- [GIVEN EXERCISE]
Copy the lines below word for word, starting at the line containing "manner of **9:25**." and ending at the line containing "The time is 6:40". Leave the pictures out of your copy.

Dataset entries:
________________________________________

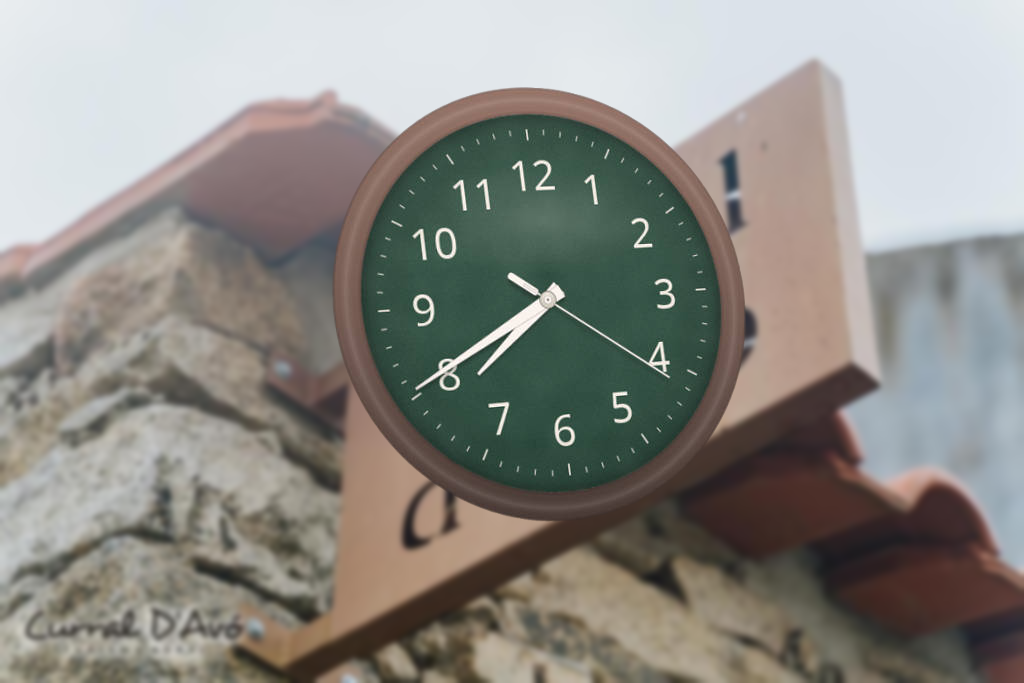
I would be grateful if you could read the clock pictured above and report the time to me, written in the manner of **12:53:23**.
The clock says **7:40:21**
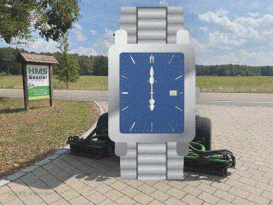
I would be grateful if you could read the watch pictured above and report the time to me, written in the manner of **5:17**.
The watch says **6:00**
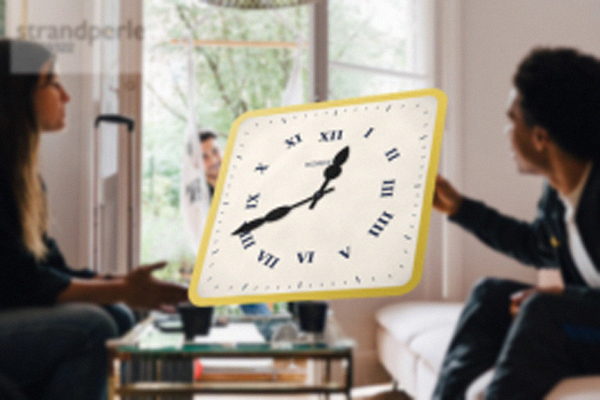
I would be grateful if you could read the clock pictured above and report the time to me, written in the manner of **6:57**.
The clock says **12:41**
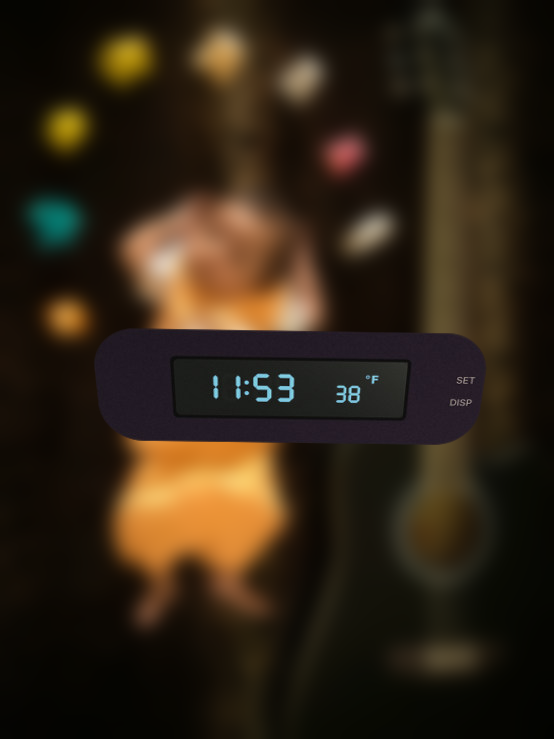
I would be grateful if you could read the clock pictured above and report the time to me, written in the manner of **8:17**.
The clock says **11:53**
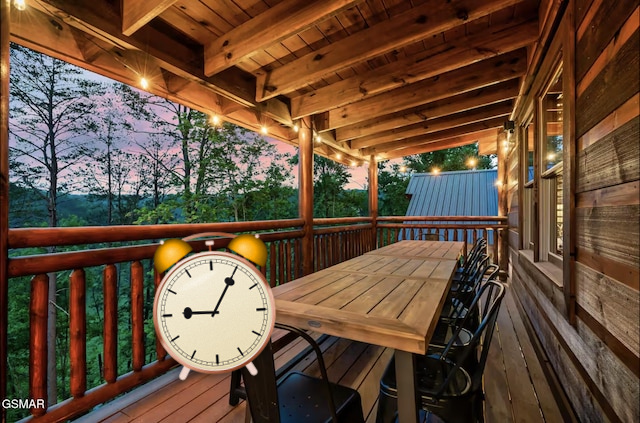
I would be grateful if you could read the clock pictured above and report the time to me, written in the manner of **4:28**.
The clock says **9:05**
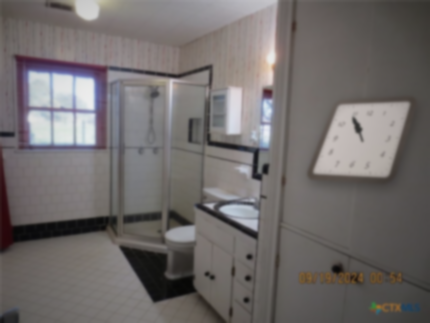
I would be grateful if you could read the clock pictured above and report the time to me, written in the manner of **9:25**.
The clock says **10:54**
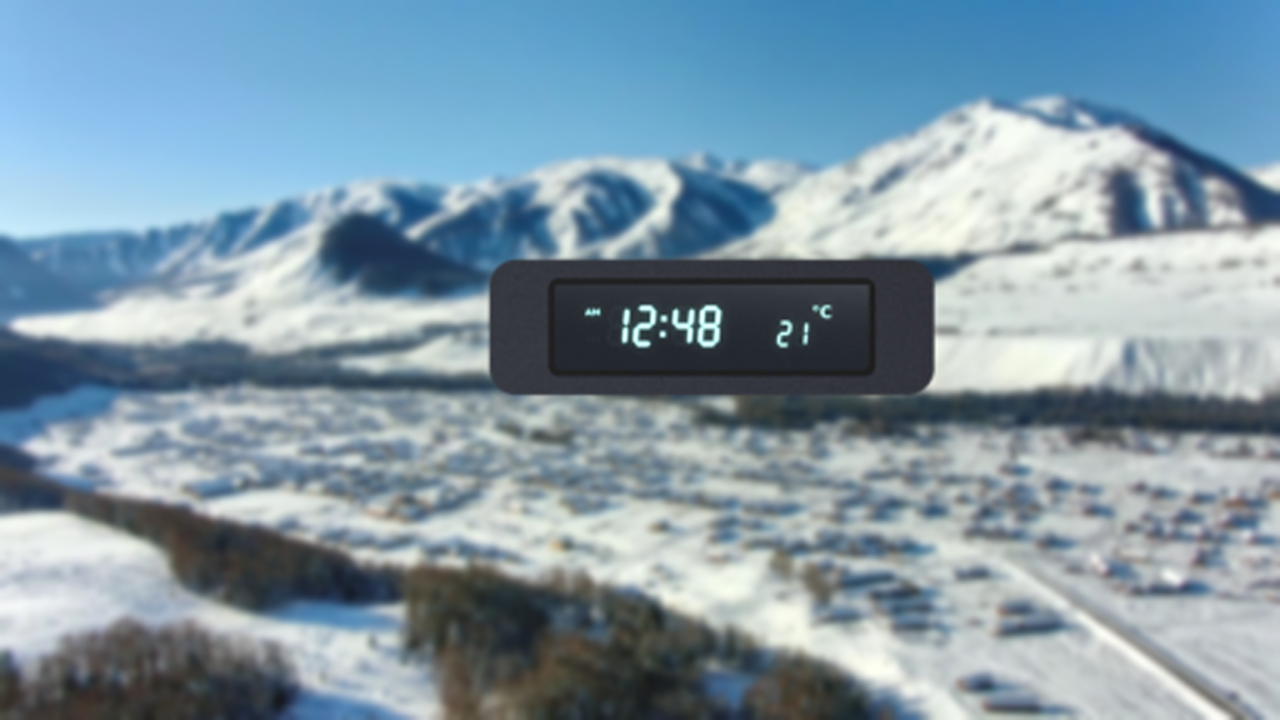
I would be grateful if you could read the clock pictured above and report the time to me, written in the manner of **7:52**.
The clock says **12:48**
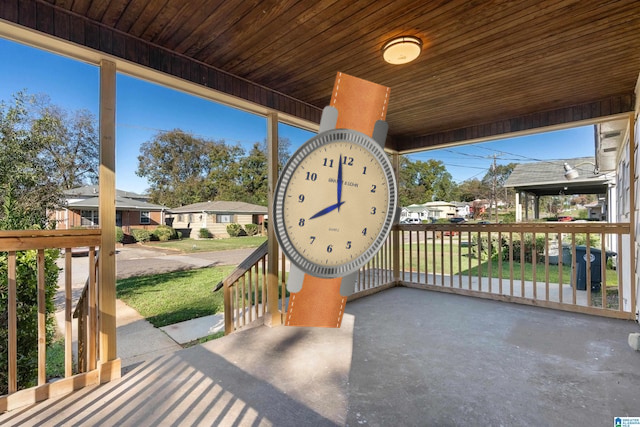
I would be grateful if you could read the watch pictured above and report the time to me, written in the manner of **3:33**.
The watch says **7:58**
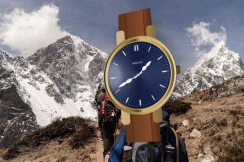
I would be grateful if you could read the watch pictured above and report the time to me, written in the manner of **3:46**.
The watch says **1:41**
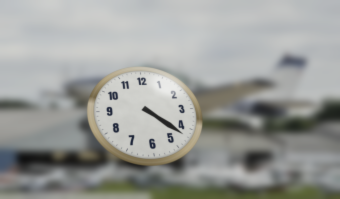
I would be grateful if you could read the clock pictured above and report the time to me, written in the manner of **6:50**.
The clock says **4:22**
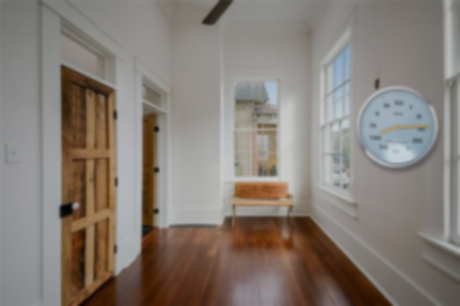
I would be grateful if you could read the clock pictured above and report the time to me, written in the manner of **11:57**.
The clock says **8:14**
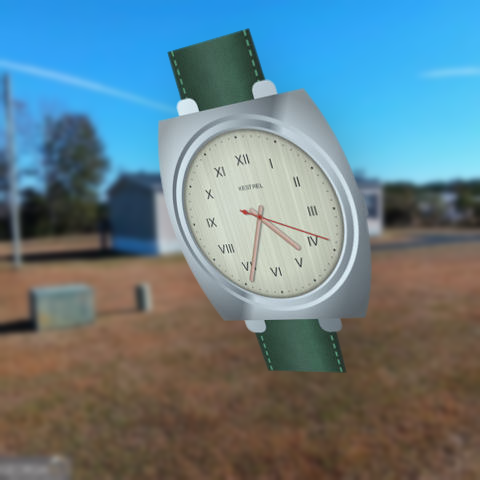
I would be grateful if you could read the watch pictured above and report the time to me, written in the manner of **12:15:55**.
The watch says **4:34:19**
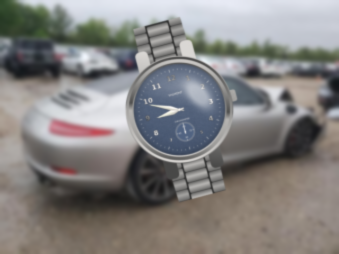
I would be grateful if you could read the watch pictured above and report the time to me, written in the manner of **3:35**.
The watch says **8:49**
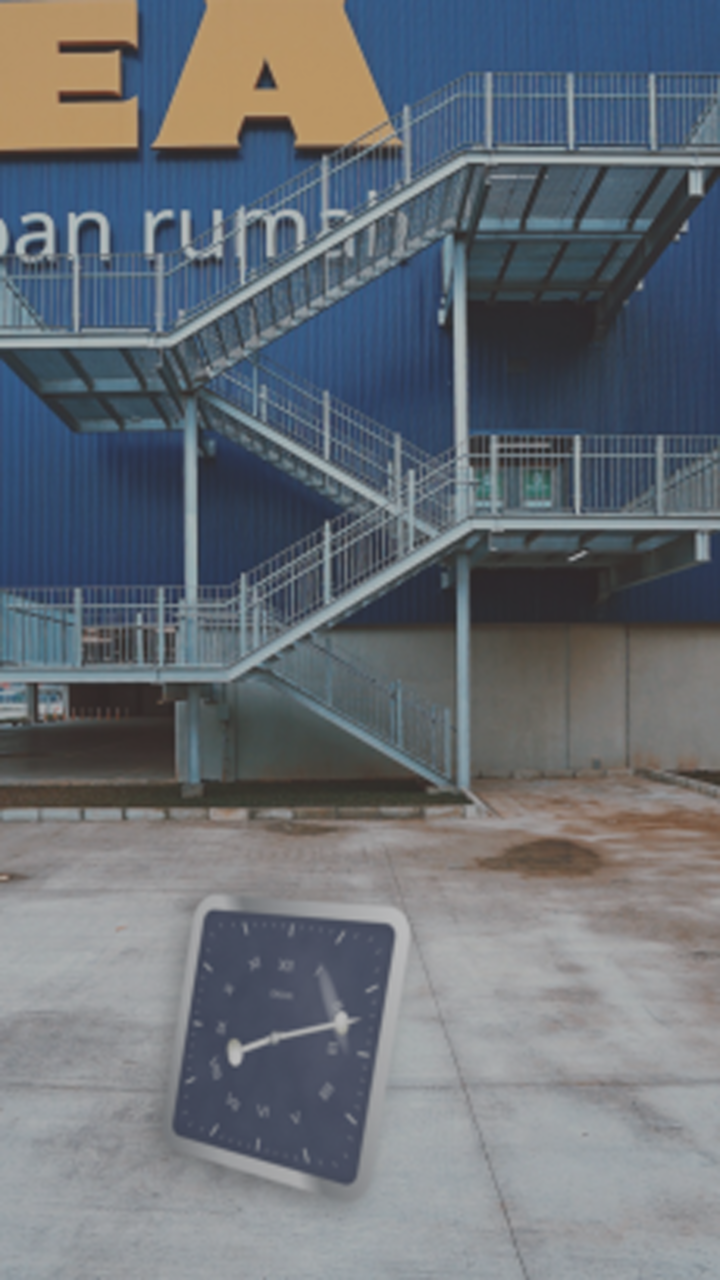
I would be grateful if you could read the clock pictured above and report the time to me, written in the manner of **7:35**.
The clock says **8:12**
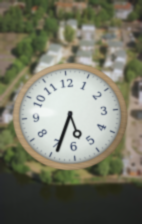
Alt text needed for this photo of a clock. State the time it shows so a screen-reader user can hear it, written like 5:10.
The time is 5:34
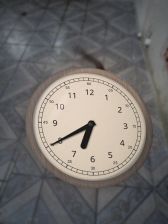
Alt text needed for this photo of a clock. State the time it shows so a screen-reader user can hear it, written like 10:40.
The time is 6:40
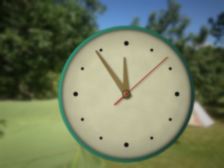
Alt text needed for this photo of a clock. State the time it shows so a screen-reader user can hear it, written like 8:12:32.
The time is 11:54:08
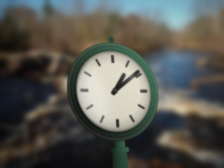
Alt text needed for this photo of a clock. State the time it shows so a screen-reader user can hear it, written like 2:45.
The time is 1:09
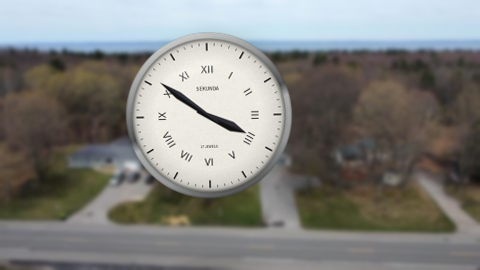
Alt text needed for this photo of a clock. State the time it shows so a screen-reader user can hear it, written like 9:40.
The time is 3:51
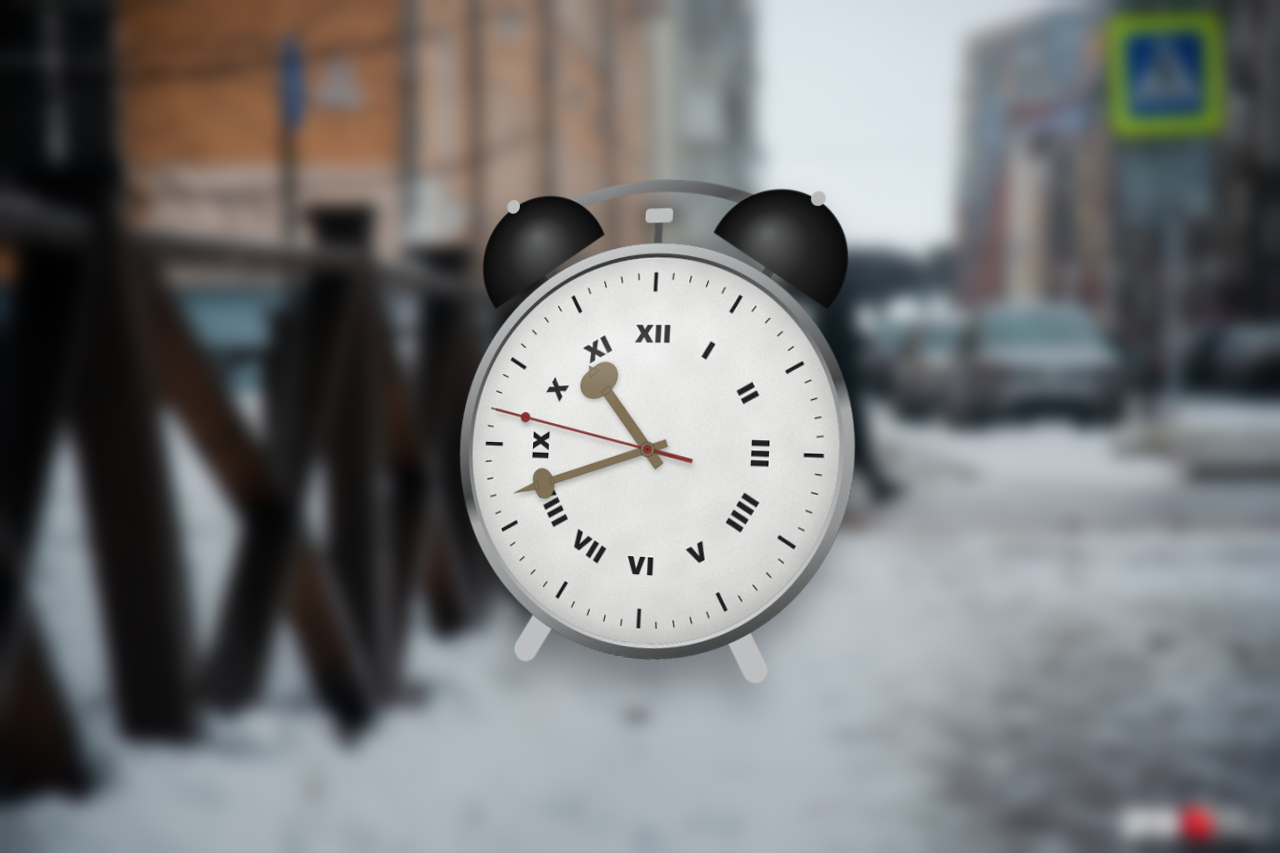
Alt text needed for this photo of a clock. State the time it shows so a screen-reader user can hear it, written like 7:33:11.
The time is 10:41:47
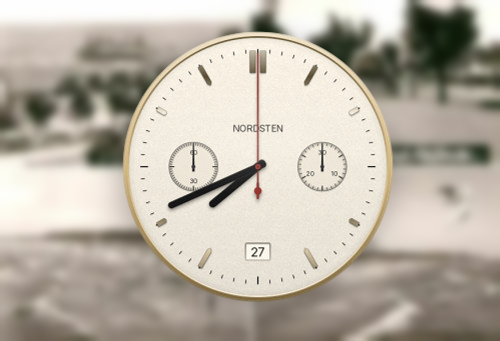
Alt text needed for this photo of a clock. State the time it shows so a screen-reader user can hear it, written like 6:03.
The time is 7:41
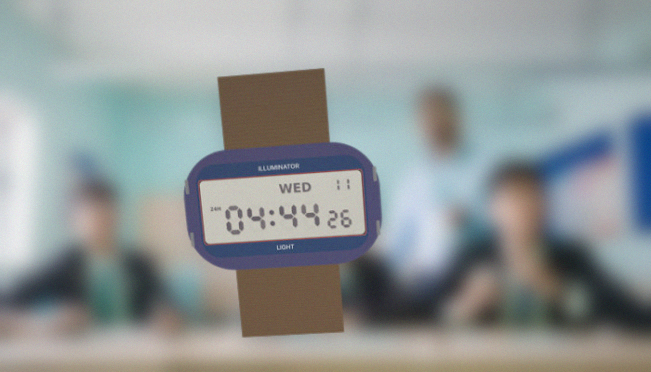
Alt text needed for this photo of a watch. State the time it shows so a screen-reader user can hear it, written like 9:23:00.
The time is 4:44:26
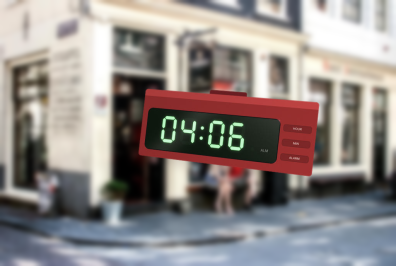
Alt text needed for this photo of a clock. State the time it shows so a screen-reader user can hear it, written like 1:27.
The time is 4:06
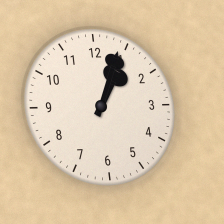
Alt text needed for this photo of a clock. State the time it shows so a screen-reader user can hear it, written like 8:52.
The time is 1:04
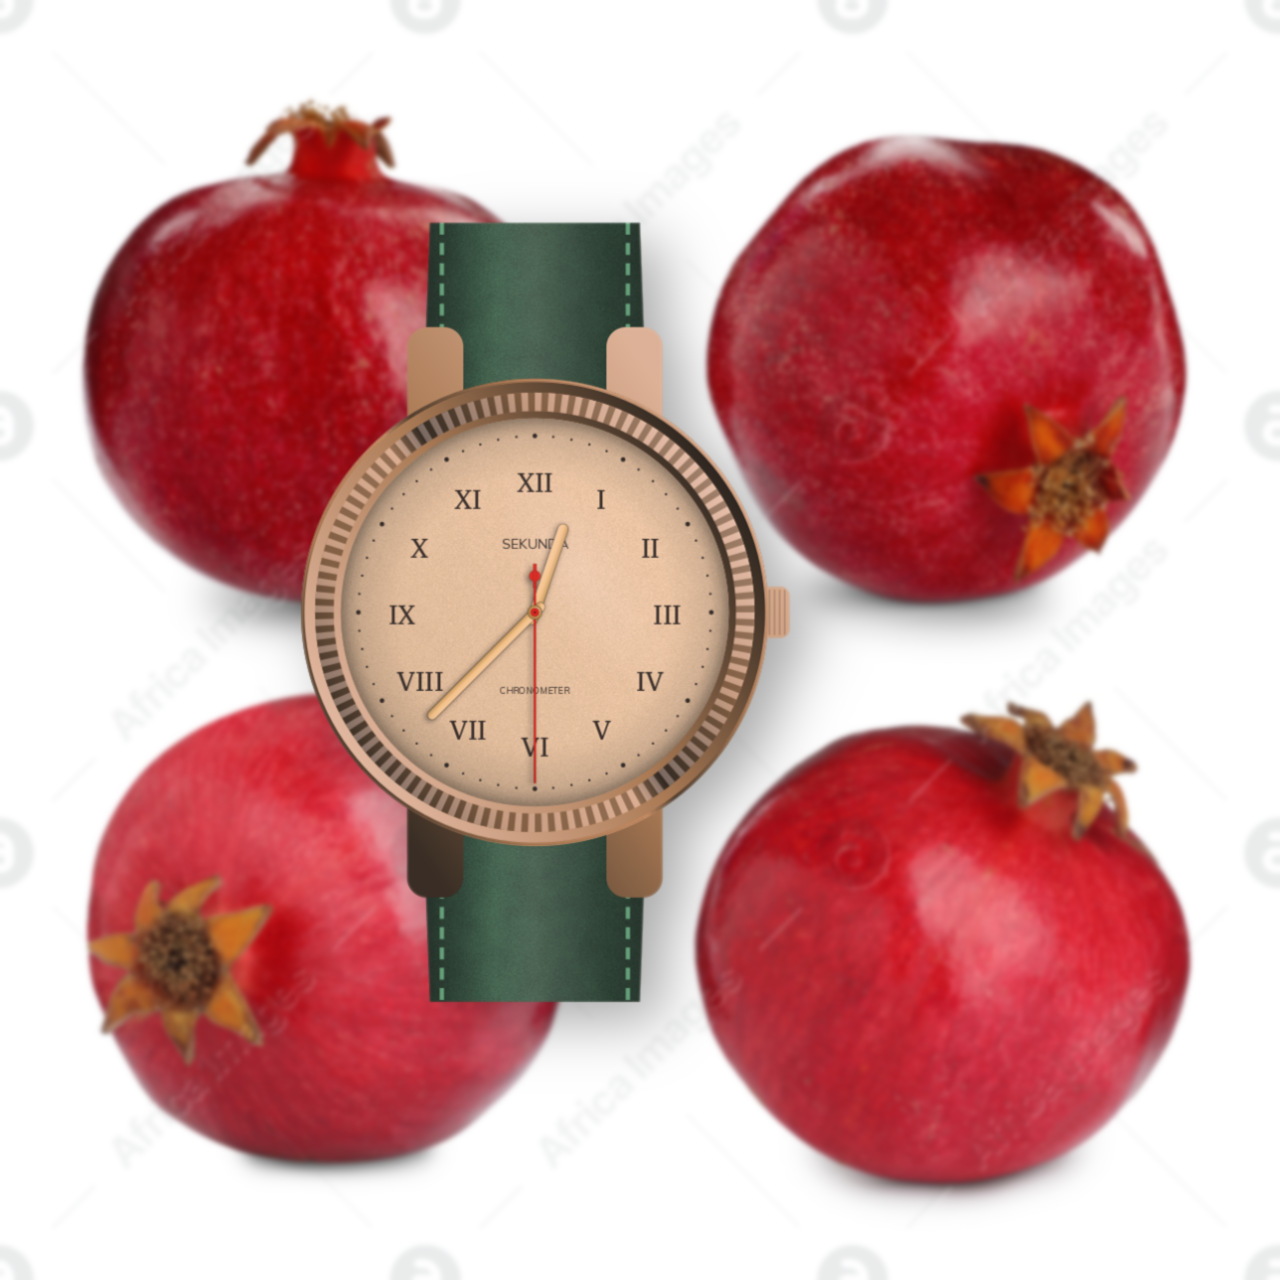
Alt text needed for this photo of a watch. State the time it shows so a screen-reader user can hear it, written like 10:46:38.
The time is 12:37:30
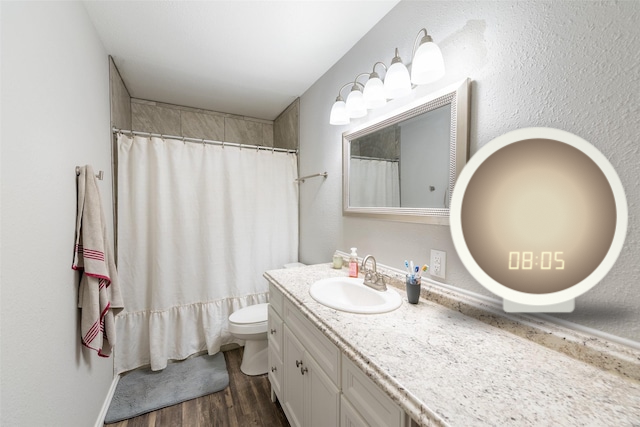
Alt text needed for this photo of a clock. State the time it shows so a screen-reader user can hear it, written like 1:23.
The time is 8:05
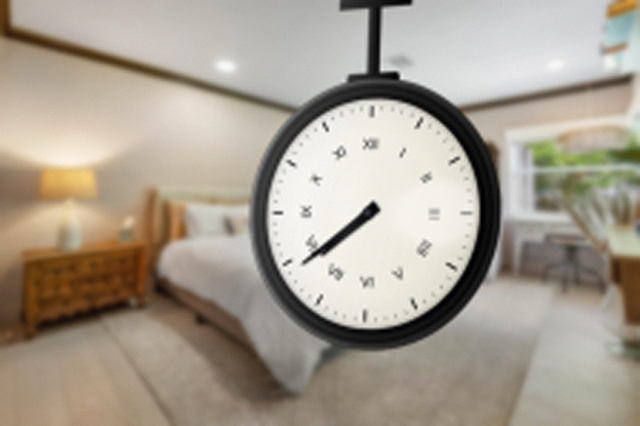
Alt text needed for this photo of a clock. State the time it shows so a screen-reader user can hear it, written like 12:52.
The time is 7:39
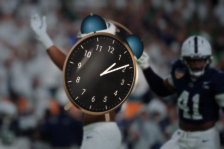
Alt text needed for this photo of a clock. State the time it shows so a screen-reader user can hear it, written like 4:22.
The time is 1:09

________________________________________

- [RESULT OF THE EXERCISE]
I would be grateful if you could read the clock pictured above and report the time to me, written in the manner of **9:25**.
The clock says **10:54**
I would be grateful if you could read the clock pictured above and report the time to me, written in the manner of **7:52**.
The clock says **12:48**
I would be grateful if you could read the watch pictured above and report the time to me, written in the manner of **3:33**.
The watch says **7:58**
I would be grateful if you could read the watch pictured above and report the time to me, written in the manner of **3:46**.
The watch says **1:41**
I would be grateful if you could read the clock pictured above and report the time to me, written in the manner of **6:50**.
The clock says **4:22**
I would be grateful if you could read the clock pictured above and report the time to me, written in the manner of **11:57**.
The clock says **8:14**
I would be grateful if you could read the watch pictured above and report the time to me, written in the manner of **12:15:55**.
The watch says **4:34:19**
I would be grateful if you could read the watch pictured above and report the time to me, written in the manner of **3:35**.
The watch says **8:49**
I would be grateful if you could read the clock pictured above and report the time to me, written in the manner of **7:35**.
The clock says **8:12**
Alt text needed for this photo of a clock. State the time it shows so a screen-reader user can hear it, written like 5:10.
The time is 5:34
Alt text needed for this photo of a clock. State the time it shows so a screen-reader user can hear it, written like 10:40.
The time is 6:40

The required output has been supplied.